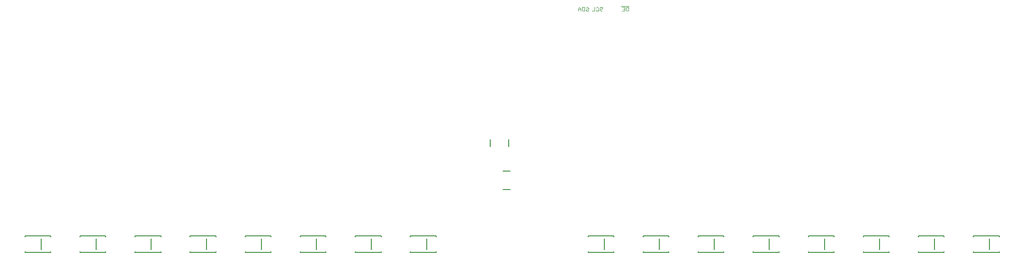
<source format=gbo>
G75*
G70*
%OFA0B0*%
%FSLAX24Y24*%
%IPPOS*%
%LPD*%
%AMOC8*
5,1,8,0,0,1.08239X$1,22.5*
%
%ADD10C,0.0030*%
%ADD11C,0.0080*%
%ADD12C,0.0050*%
D10*
X047041Y021709D02*
X047041Y021889D01*
X047131Y021979D01*
X047221Y021889D01*
X047221Y021709D01*
X047317Y021754D02*
X047317Y021934D01*
X047362Y021979D01*
X047498Y021979D01*
X047498Y021709D01*
X047362Y021709D01*
X047317Y021754D01*
X047221Y021844D02*
X047041Y021844D01*
X047594Y021799D02*
X047594Y021754D01*
X047639Y021709D01*
X047729Y021709D01*
X047774Y021754D01*
X047729Y021844D02*
X047639Y021844D01*
X047594Y021799D01*
X047594Y021934D02*
X047639Y021979D01*
X047729Y021979D01*
X047774Y021934D01*
X047774Y021889D01*
X047729Y021844D01*
X048021Y021709D02*
X048201Y021709D01*
X048201Y021979D01*
X048297Y021934D02*
X048342Y021979D01*
X048432Y021979D01*
X048478Y021934D01*
X048478Y021754D01*
X048432Y021709D01*
X048342Y021709D01*
X048297Y021754D01*
X048574Y021754D02*
X048619Y021709D01*
X048709Y021709D01*
X048754Y021754D01*
X048709Y021844D02*
X048619Y021844D01*
X048574Y021799D01*
X048574Y021754D01*
X048709Y021844D02*
X048754Y021889D01*
X048754Y021934D01*
X048709Y021979D01*
X048619Y021979D01*
X048574Y021934D01*
X050054Y022039D02*
X050606Y022039D01*
X050546Y021979D02*
X050591Y021934D01*
X050591Y021754D01*
X050546Y021709D01*
X050456Y021709D01*
X050411Y021754D01*
X050411Y021934D01*
X050456Y021979D01*
X050546Y021979D01*
X050315Y021979D02*
X050315Y021709D01*
X050135Y021709D01*
X050225Y021844D02*
X050315Y021844D01*
X050315Y021979D02*
X050135Y021979D01*
D11*
X009921Y004694D02*
X008109Y004694D01*
X008109Y004753D01*
X009251Y004871D02*
X009251Y005659D01*
X009921Y005777D02*
X009921Y005836D01*
X008109Y005836D01*
X008109Y005777D01*
X009921Y004753D02*
X009921Y004694D01*
X011984Y004694D02*
X013796Y004694D01*
X013796Y004753D01*
X013126Y004871D02*
X013126Y005659D01*
X013796Y005777D02*
X013796Y005836D01*
X011984Y005836D01*
X011984Y005777D01*
X011984Y004753D02*
X011984Y004694D01*
X015859Y004694D02*
X017671Y004694D01*
X017671Y004753D01*
X017001Y004871D02*
X017001Y005659D01*
X017671Y005777D02*
X017671Y005836D01*
X015859Y005836D01*
X015859Y005777D01*
X015859Y004753D02*
X015859Y004694D01*
X019734Y004694D02*
X021546Y004694D01*
X021546Y004753D01*
X020876Y004871D02*
X020876Y005659D01*
X021546Y005777D02*
X021546Y005836D01*
X019734Y005836D01*
X019734Y005777D01*
X019734Y004753D02*
X019734Y004694D01*
X023609Y004694D02*
X025421Y004694D01*
X025421Y004753D01*
X024751Y004871D02*
X024751Y005659D01*
X025421Y005777D02*
X025421Y005836D01*
X023609Y005836D01*
X023609Y005777D01*
X023609Y004753D02*
X023609Y004694D01*
X027484Y004694D02*
X029296Y004694D01*
X029296Y004753D01*
X028626Y004871D02*
X028626Y005659D01*
X029296Y005777D02*
X029296Y005836D01*
X027484Y005836D01*
X027484Y005777D01*
X027484Y004753D02*
X027484Y004694D01*
X031359Y004694D02*
X033171Y004694D01*
X033171Y004753D01*
X032501Y004871D02*
X032501Y005659D01*
X033171Y005777D02*
X033171Y005836D01*
X031359Y005836D01*
X031359Y005777D01*
X031359Y004753D02*
X031359Y004694D01*
X035234Y004694D02*
X037046Y004694D01*
X037046Y004753D01*
X036376Y004871D02*
X036376Y005659D01*
X037046Y005777D02*
X037046Y005836D01*
X035234Y005836D01*
X035234Y005777D01*
X035234Y004753D02*
X035234Y004694D01*
X047737Y004699D02*
X049548Y004699D01*
X049548Y004758D01*
X048879Y004876D02*
X048879Y005664D01*
X049548Y005782D02*
X049548Y005841D01*
X047737Y005841D01*
X047737Y005782D01*
X047737Y004758D02*
X047737Y004699D01*
X051614Y004694D02*
X053426Y004694D01*
X053426Y004753D01*
X052756Y004871D02*
X052756Y005659D01*
X053426Y005777D02*
X053426Y005836D01*
X051614Y005836D01*
X051614Y005777D01*
X051614Y004753D02*
X051614Y004694D01*
X055487Y004694D02*
X057298Y004694D01*
X057298Y004753D01*
X056629Y004871D02*
X056629Y005659D01*
X057298Y005777D02*
X057298Y005836D01*
X055487Y005836D01*
X055487Y005777D01*
X055487Y004753D02*
X055487Y004694D01*
X059359Y004694D02*
X061171Y004694D01*
X061171Y004753D01*
X060501Y004871D02*
X060501Y005659D01*
X061171Y005777D02*
X061171Y005836D01*
X059359Y005836D01*
X059359Y005777D01*
X059359Y004753D02*
X059359Y004694D01*
X063237Y004694D02*
X065048Y004694D01*
X065048Y004753D01*
X064379Y004871D02*
X064379Y005659D01*
X065048Y005777D02*
X065048Y005836D01*
X063237Y005836D01*
X063237Y005777D01*
X063237Y004753D02*
X063237Y004694D01*
X067114Y004694D02*
X068926Y004694D01*
X068926Y004753D01*
X068256Y004871D02*
X068256Y005659D01*
X068926Y005777D02*
X068926Y005836D01*
X067114Y005836D01*
X067114Y005777D01*
X067114Y004753D02*
X067114Y004694D01*
X070987Y004694D02*
X072798Y004694D01*
X072798Y004753D01*
X072129Y004871D02*
X072129Y005659D01*
X072798Y005777D02*
X072798Y005836D01*
X070987Y005836D01*
X070987Y005777D01*
X070987Y004753D02*
X070987Y004694D01*
X074859Y004694D02*
X076671Y004694D01*
X076671Y004753D01*
X076001Y004871D02*
X076001Y005659D01*
X076671Y005777D02*
X076671Y005836D01*
X074859Y005836D01*
X074859Y005777D01*
X074859Y004753D02*
X074859Y004694D01*
D12*
X042265Y009115D02*
X041765Y009115D01*
X041765Y010415D02*
X042265Y010415D01*
X042165Y012140D02*
X042165Y012640D01*
X040865Y012640D02*
X040865Y012140D01*
M02*

</source>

———

Everything above from the line containing "X032501Y004871D02*" through the line containing "X057298Y005777D02*" must be copied exactly. Nothing outside that range belongs in the answer.

→ **Final answer**:
X032501Y004871D02*
X032501Y005659D01*
X033171Y005777D02*
X033171Y005836D01*
X031359Y005836D01*
X031359Y005777D01*
X031359Y004753D02*
X031359Y004694D01*
X035234Y004694D02*
X037046Y004694D01*
X037046Y004753D01*
X036376Y004871D02*
X036376Y005659D01*
X037046Y005777D02*
X037046Y005836D01*
X035234Y005836D01*
X035234Y005777D01*
X035234Y004753D02*
X035234Y004694D01*
X047737Y004699D02*
X049548Y004699D01*
X049548Y004758D01*
X048879Y004876D02*
X048879Y005664D01*
X049548Y005782D02*
X049548Y005841D01*
X047737Y005841D01*
X047737Y005782D01*
X047737Y004758D02*
X047737Y004699D01*
X051614Y004694D02*
X053426Y004694D01*
X053426Y004753D01*
X052756Y004871D02*
X052756Y005659D01*
X053426Y005777D02*
X053426Y005836D01*
X051614Y005836D01*
X051614Y005777D01*
X051614Y004753D02*
X051614Y004694D01*
X055487Y004694D02*
X057298Y004694D01*
X057298Y004753D01*
X056629Y004871D02*
X056629Y005659D01*
X057298Y005777D02*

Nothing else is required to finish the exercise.